*Aim of the task*:
Exclude images; transcribe the rest of the data exactly.

*Information provided*:
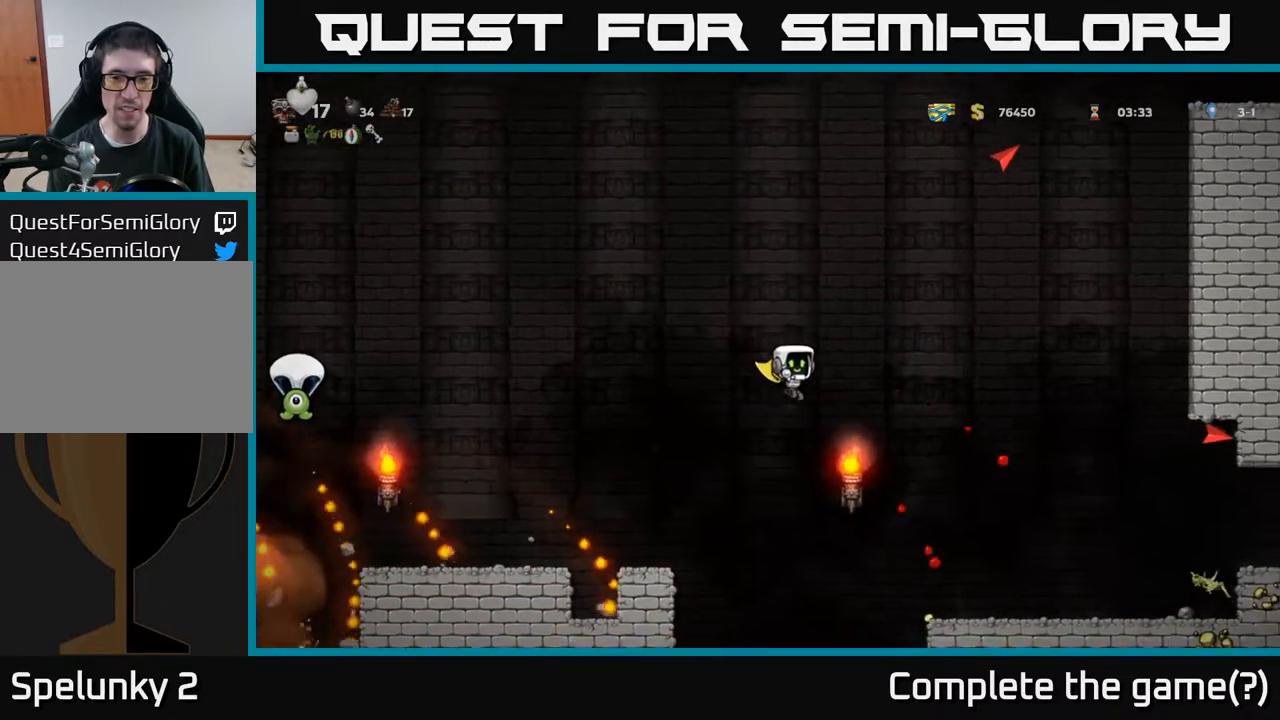
{"buttons": ["DPAD_RIGHT"], "left_stick": "center", "right_stick": "center", "events": []}
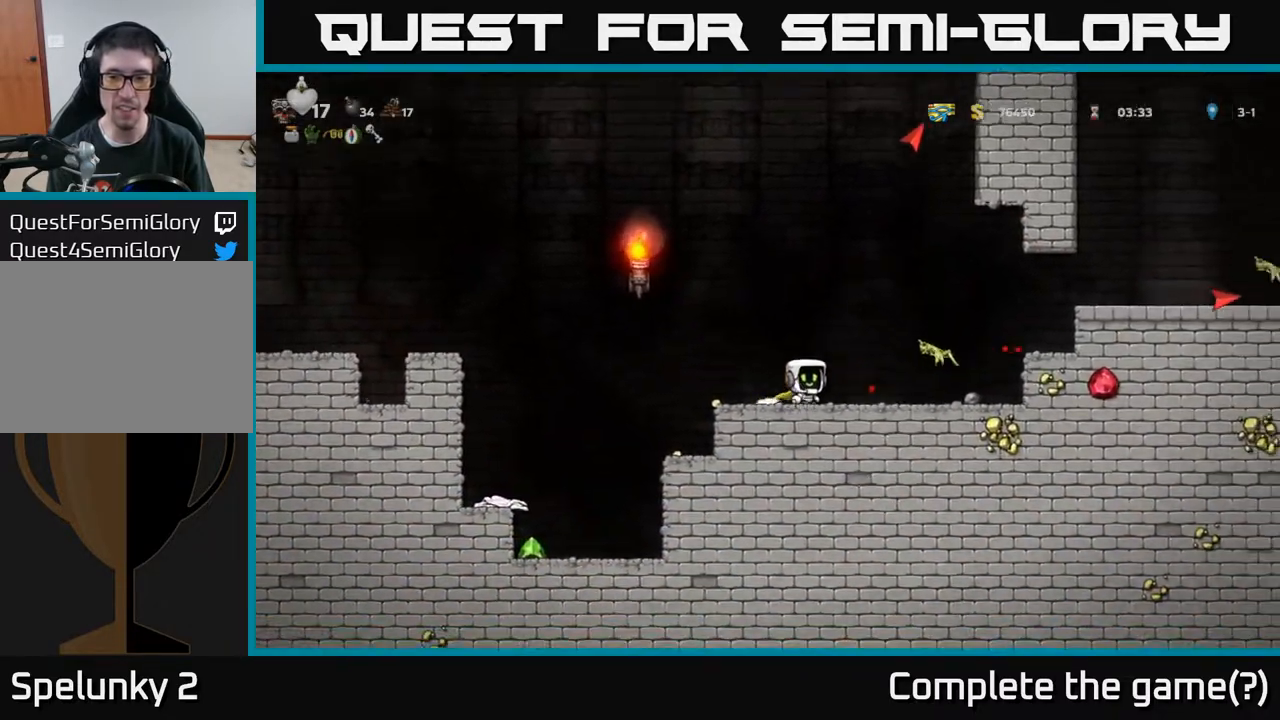
{"buttons": [], "left_stick": "center", "right_stick": "center", "events": [[483, "DPAD_RIGHT", "up"]]}
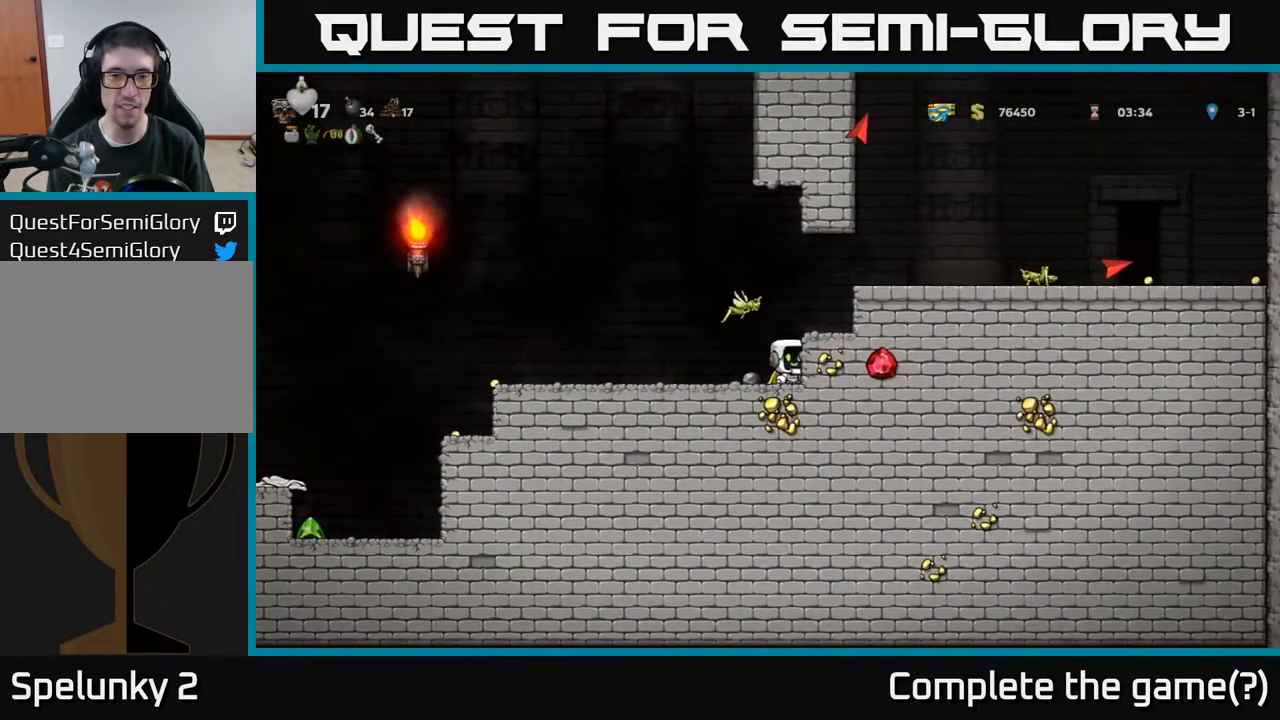
{"buttons": ["A", "X", "DPAD_RIGHT"], "left_stick": "center", "right_stick": "center", "events": [[17, "DPAD_LEFT", "down"], [17, "X", "down"], [117, "X", "up"], [217, "DPAD_LEFT", "up"], [233, "DPAD_RIGHT", "down"], [450, "A", "down"], [483, "X", "down"]]}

*Finished exercise*:
{"buttons": ["DPAD_RIGHT"], "left_stick": "center", "right_stick": "center", "events": []}
{"buttons": [], "left_stick": "center", "right_stick": "center", "events": [[483, "DPAD_RIGHT", "up"]]}
{"buttons": ["A", "X", "DPAD_RIGHT"], "left_stick": "center", "right_stick": "center", "events": [[17, "DPAD_LEFT", "down"], [17, "X", "down"], [117, "X", "up"], [217, "DPAD_LEFT", "up"], [233, "DPAD_RIGHT", "down"], [450, "A", "down"], [483, "X", "down"]]}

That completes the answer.